It’s already known as “the place of the wind” but now that Africa’s largest wind plant has began to run, Tarfaya, Antoine de Sant-Exupery’s village is really beginning to fly. Tarfaya, a small fishing town in the south-west of Morocco facing the Canary Islands, is associated to the French aviator-writer who authored the ‘Little Prince’.

In 1927 Saint-Exupery was the manager of the airport linking France and Senegal and it is here that he drew his inspiration to write his most iconic story. A propeller ‘s biplane of the times is the rickety homage Marocco tributed to the inventor of a dream. Nowadays, all around lie 131 windmill blades, 81 metres high, scattered on 8,900 hectares and taking in the power of the desert’s winds.
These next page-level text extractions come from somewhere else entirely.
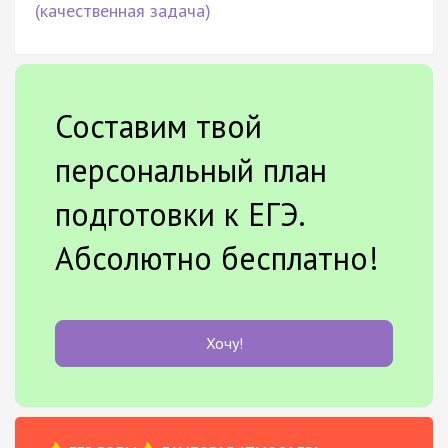
(качественная задача)
Составим твой
персональный план
подготовки к ЕГЭ.
Абсолютно бесплатно!
Хочу!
After two years of labour and the mobilization of over 700 workers the park can guarantee a capacity of 301 megawatts which would be enough to light up a city of a million and a half people like Marrakesh. The contruction of the plant was undertaken by Taraya Energy Project (Tarac), a Moroccan company in which Nareva Holding, linked to the royal family, and French group GDF Suez, are equal shareholders. Five billion dirhams, the equivalent of 450 million euros were invested in the project and all funding came from the companies responsible for the realisation of the wind farm.

The capacity of the plant represents 15% of the 2 gigawatts that Marocco has fixed as a target for the development of renewable energies, including the solar one, within 2020. The Tarfaya investment is already freeing Morocco from the emission of 900 thousand tonnes of CO2. (ANSAmed).